Simultaneous assessment of cell kinetics and programmed cell death in bone marrow biopsies of myelodysplastics reveals extensive apoptosis as the probable basis for ineffective hematopoiesis.

Despite hypercellular bone marrows (BM), peripheral cytopenias are the rule in patients with myelodysplastic syndromes (MDS). This study examined the roles played by cell birth and cell death rates in generating this paradox. Cell kinetics from BM biopsies of 35 MDS patients were measured using intravenous infusions of either iododeoxyuridine or bromodeoxyuridine, or both.
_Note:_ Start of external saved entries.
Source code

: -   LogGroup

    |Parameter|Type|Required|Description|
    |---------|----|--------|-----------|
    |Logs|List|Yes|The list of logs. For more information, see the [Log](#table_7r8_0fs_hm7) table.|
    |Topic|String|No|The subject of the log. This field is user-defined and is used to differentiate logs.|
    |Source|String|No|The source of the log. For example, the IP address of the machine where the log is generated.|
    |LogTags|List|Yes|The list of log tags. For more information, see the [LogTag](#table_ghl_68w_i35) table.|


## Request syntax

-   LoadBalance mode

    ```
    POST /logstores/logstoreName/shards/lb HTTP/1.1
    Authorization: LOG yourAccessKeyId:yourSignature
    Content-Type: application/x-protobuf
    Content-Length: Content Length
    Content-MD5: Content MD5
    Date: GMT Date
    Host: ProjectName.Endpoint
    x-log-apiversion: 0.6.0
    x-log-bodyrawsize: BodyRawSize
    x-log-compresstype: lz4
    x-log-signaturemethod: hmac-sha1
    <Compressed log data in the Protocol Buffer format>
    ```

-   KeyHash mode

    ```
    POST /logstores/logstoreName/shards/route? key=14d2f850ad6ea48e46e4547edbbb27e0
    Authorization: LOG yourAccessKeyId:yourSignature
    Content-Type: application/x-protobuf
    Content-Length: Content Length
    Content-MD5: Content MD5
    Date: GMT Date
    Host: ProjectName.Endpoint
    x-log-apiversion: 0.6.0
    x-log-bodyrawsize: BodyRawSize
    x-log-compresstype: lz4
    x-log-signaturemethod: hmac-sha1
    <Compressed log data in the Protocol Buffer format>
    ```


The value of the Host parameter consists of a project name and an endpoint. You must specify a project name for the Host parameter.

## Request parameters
Degree of apoptosis or programmed cell death (PCD) was estimated using in situ end-labeling of DNA directly from BM biopsies, which were simultaneously double-labeled from proliferation/PCD. MDS were found to be highly proliferative disorders with large numbers of myeloid, erythroid, and megakaryocytic cells synthesizing DNA. Median cycling time (Tc) of myeloblasts was more rapid than that of patients with acute myeloid leukemia (44.1 hr vs. 56.0 hr). Interestingly, most marrow cells of all three lineages in 32 of 34 evaluable cases were undergoing PCD. In 19 of 32 patients, greater than 75% cells were apoptotic. Surprisingly, large numbers of S-phase cells were found to be simultaneously undergoing PCD, as were stromal cells of the BM microenvironment. We conclude that the extensive apoptosis in hematopoietic cells effectively cancels the high birth rate resulting in ineffective hematopoiesis and accounting for deficient bone marrow function.